The book by Mike Kataoka, an ESRI Press editor and former journalist, describes in non technical language how GIS works as a core technology for gathering and analyzing intelligence; protecting critical infrastructure; responding to forest fires, hurricanes, and other catastrophes; and planning for bioterrorism or disease outbreaks.

“Homeland security intelligence is more about bits and bytes than cloaks and daggers these days,” Kataoka writes. “In a homeland security context, geographic information systems answer the key questions, starting with who and what are at risk.”

GIS for Homeland Security presents 15 case studies that demonstrate how public agencies and private entities are putting GIS to work on the front lines. One informative case study shows how the Arizona Counter Terrorism Information Center, the state’s analysis hub for crime- and terrorism-related intelligence, uses a data fusion system powered by ESRI’s ArcGIS software and MetaCarta’s Geographic Text Search (GTS). Intelligence analysts can use geography as a filter when searching through documents including news articles, e-mails, and Web pages.

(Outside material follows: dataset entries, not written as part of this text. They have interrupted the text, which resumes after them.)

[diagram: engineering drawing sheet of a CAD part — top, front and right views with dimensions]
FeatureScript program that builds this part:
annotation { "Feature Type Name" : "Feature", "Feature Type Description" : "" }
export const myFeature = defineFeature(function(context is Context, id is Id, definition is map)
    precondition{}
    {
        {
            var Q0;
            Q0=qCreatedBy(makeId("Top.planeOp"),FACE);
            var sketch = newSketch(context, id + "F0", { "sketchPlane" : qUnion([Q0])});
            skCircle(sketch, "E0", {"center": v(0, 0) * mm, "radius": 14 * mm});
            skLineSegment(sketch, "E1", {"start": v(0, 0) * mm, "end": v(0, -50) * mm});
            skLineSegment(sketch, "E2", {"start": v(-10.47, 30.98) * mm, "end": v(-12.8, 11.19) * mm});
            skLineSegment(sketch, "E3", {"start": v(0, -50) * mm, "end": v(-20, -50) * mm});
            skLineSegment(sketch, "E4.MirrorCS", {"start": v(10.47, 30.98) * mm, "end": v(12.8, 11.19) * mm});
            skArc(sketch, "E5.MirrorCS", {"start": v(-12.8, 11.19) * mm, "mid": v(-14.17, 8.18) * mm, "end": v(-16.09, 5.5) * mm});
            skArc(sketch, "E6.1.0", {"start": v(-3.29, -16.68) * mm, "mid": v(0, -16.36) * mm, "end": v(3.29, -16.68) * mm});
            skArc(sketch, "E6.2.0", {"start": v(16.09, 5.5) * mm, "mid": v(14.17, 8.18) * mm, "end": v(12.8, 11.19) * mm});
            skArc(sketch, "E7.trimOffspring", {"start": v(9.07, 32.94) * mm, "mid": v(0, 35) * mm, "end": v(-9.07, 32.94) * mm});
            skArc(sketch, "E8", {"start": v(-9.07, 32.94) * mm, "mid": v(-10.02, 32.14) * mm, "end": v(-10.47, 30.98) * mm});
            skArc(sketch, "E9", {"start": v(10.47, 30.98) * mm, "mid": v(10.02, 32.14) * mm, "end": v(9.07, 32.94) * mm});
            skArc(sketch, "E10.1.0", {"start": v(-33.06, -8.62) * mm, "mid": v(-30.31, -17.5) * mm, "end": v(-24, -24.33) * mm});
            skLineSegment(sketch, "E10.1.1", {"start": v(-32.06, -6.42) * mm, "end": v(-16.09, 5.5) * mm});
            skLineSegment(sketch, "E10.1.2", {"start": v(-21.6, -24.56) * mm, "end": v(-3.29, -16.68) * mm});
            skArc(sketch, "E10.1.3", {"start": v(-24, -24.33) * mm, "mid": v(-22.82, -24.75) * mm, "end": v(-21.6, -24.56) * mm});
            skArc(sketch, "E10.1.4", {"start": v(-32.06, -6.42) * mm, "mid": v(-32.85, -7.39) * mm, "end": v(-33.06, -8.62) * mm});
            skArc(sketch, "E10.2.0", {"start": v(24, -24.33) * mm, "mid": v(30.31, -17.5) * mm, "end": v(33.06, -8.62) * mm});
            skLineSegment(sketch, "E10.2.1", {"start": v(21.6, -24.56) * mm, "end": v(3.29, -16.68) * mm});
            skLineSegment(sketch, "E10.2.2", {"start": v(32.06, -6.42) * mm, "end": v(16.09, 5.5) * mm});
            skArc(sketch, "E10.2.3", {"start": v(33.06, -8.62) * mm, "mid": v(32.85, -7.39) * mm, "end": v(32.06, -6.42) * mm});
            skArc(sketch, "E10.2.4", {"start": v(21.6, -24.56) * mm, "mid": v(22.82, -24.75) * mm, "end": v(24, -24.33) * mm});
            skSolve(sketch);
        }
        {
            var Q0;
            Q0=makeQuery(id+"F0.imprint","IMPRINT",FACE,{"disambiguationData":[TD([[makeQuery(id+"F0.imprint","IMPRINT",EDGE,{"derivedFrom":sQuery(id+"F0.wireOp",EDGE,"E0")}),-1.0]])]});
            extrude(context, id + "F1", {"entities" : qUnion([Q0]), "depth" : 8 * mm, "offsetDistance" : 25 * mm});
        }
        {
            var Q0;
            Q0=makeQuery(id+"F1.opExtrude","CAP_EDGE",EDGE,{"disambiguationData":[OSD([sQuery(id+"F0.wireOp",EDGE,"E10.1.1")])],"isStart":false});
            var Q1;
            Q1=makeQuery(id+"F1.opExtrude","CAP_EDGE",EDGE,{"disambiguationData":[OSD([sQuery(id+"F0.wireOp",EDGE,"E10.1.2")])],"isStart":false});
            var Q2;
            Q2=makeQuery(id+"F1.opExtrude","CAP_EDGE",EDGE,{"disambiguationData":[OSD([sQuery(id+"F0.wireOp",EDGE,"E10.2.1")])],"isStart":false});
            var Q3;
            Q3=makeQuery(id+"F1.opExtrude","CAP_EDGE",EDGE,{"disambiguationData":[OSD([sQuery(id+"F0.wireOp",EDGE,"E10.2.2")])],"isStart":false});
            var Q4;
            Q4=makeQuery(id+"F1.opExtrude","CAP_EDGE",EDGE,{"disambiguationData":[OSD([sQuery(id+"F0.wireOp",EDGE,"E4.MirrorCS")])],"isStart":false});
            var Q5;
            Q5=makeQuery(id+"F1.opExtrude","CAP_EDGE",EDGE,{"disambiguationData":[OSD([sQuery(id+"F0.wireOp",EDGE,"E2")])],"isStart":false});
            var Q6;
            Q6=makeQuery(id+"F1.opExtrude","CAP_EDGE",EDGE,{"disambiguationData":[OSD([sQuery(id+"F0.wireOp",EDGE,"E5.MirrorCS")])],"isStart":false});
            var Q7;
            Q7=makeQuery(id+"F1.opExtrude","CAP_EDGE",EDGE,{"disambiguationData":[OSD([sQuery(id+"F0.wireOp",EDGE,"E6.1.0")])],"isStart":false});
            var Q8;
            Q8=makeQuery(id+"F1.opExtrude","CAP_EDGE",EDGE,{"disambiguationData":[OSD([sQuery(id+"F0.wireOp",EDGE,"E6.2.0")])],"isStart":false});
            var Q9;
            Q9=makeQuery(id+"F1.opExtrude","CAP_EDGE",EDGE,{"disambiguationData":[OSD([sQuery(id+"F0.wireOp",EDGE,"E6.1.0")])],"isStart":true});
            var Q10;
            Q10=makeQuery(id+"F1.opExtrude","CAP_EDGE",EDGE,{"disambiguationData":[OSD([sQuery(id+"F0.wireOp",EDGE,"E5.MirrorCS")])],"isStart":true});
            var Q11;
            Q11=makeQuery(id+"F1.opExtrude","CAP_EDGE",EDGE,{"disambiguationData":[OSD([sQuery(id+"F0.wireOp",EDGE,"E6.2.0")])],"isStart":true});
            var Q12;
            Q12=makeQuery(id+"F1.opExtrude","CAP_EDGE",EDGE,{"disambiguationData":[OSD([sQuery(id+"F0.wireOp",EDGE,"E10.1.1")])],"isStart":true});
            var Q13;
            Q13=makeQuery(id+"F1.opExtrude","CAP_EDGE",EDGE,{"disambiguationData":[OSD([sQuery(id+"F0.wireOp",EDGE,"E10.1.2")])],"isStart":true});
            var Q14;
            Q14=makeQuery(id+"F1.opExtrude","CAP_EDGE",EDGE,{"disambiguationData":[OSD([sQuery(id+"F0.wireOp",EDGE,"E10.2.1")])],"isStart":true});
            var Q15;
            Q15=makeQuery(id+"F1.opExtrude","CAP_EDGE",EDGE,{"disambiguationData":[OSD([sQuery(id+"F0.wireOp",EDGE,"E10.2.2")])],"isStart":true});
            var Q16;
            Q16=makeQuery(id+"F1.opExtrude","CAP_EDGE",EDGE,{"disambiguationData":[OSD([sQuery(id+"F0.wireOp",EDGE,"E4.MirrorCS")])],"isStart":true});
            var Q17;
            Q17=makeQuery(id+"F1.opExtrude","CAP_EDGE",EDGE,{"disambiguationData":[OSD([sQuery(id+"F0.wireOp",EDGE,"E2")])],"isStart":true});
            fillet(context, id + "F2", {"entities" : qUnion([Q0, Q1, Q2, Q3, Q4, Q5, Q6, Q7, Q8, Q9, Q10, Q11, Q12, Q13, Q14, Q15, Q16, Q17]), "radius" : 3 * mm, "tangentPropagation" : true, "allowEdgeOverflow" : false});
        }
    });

The book also profiles four GIS professionals who have put the technology “to the test under difficult, even dangerous circumstances.” Among them is Ron Langhelm of the Federal Emergency Management Agency (FEMA), who has used his GIS expertise to support recovery operations after earthquakes; hurricanes; and the September 11, 2001, attack on the World Trade Center in New York City.

Despite a growing commitment by government officials to use GIS for homeland security operations, the book points out significant challenges, such as some agencies’ reluctance to share data for fear of compromising their individual security. The last chapter looks ahead at initiatives meant to encourage data sharing throughout government and improve GIS programs for homeland security.

The book was written for decision makers in government who deal with planning, response, and recovery in a wide range of homeland security situations, whether terrorist attacks or forces of nature. The book is also for first responders, such as police officers, fire-fighters, and medical personnel dispatched to emergency scenes, who would benefit from the heightened situational awareness a GIS can provide.